- Church: Episcopal Church
- Diocese: New Hampshire
- Elected: October 23, 1947
- In office: 1948–1973
- Predecessor: John T. Dallas
- Successor: Philip Alan Smith

Orders
- Ordination: 1937 by William Appleton Lawrence
- Consecration: January 15, 1948 by Henry Knox Sherrill

Personal details
- Born: April 20, 1908 Dorchester, New Brunswick, Canada
- Died: May 17, 1992 (aged 84)
- Denomination: Anglican
- Parents: Edwin A. Hall & Mary Matilda Blacker-Hamlin
- Spouse: Constance Lilian Hamilton

= Charles Francis Hall (bishop) =

Episcopal bishop of New Hampshire

Charles Francis Hall (April 20, 1908 - May 17, 1992) was the sixth Bishop of New Hampshire in the Episcopal Church from 1948 to 1973.

== Early life ==
Hall was born on April 28, 1908, in Dorchester, New Brunswick, Canada, the son of the Reverend Edwin A. Hall and Mary Matilda Blacker-Hamlin. He received education from Springfield College and later at Yale University in the School of Divinity. He graduated with a Bachelor of Divinity from the Episcopal Theological Seminary in 1936.

== Ordination ==
Hall was ordained deacon in 1936 by Bishop Henry Knox Sherrill of Massachusetts, and as priest a year later by Bishop William Appleton Lawrence of Western Massachusetts. During his deaconate he served as curate of All Saints Church in Worcester, Massachusetts. Later he was the rector of Grace Church in Medford, Massachusetts, and then rector of St Paul's Church in Concord, New Hampshire.

== Bishop ==
Hall was elected, on the third ballot, Coadjutor Bishop of New Hampshire on October 23, 1947. He was consecrated on January 15, 1948 by Presiding Bishop Henry Knox Sherrill in St Paul's Church, Concord, New Hampshire. The co-consecrators were the Bishop of New Hampshire John T. Dallas and the Bishop of Massachusetts Norman Nash.

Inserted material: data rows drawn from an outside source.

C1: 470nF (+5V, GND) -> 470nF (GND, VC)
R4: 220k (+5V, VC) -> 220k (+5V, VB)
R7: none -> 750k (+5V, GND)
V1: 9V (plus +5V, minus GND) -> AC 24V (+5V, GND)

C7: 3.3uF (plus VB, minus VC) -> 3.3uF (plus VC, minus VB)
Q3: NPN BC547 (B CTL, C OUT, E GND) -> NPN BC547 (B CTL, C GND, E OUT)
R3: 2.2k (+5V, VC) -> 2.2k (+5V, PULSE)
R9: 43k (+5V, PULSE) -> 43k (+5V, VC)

Hall succeeded as diocesan bishop that same year. His time as bishop was characterized with his cry against racism. In 1965, when Jonathan Daniels, a seminarian and member of St James' Church in Keene, New Hampshire, was shot to death during voter-registration efforts in Selma, Alabama, Bishop Hall flew down to Alabama to deliver a human-rights sermon in a local church.

Hall retired in 1973. He married Constance Lilian Hamilton in 1938 and died on May 17, 1992.